* [Records to use]:
════════════════

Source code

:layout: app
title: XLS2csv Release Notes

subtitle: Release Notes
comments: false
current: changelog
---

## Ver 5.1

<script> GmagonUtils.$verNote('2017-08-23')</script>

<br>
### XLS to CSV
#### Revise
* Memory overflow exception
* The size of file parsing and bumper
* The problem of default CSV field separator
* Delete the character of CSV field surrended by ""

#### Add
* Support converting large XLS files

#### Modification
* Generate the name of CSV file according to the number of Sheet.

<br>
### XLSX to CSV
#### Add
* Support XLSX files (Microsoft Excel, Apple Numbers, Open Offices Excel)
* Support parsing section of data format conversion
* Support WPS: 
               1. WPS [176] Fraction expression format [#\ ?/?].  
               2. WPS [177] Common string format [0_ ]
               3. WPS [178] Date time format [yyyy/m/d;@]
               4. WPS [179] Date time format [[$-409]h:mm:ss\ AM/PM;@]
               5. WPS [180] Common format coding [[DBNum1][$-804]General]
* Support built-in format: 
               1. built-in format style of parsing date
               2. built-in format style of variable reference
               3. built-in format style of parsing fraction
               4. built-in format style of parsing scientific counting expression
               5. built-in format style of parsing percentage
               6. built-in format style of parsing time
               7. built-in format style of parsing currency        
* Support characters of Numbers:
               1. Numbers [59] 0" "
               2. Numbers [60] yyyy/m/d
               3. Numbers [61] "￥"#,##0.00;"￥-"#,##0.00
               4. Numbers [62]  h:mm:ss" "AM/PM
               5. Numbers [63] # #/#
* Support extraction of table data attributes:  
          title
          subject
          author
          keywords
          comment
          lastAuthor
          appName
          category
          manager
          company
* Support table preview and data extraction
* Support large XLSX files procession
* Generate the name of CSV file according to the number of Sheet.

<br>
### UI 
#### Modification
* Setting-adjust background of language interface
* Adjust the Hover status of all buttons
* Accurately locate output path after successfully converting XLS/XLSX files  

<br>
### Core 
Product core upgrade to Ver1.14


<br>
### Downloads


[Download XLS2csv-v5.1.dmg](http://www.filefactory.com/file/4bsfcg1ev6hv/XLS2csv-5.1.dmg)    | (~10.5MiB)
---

════════════════

* [Directive]:
The lines from the one containing "2. Numbers [60] yyyy/m/d" through the end of the data are to be copied exactly, the first and last of them included.

* [Task result]:
               2. Numbers [60] yyyy/m/d
               3. Numbers [61] "￥"#,##0.00;"￥-"#,##0.00
               4. Numbers [62]  h:mm:ss" "AM/PM
               5. Numbers [63] # #/#
* Support extraction of table data attributes:  
          title
          subject
          author
          keywords
          comment
          lastAuthor
          appName
          category
          manager
          company
* Support table preview and data extraction
* Support large XLSX files procession
* Generate the name of CSV file according to the number of Sheet.

<br>
### UI 
#### Modification
* Setting-adjust background of language interface
* Adjust the Hover status of all buttons
* Accurately locate output path after successfully converting XLS/XLSX files  

<br>
### Core 
Product core upgrade to Ver1.14


<br>
### Downloads


[Download XLS2csv-v5.1.dmg](http://www.filefactory.com/file/4bsfcg1ev6hv/XLS2csv-5.1.dmg)    | (~10.5MiB)
---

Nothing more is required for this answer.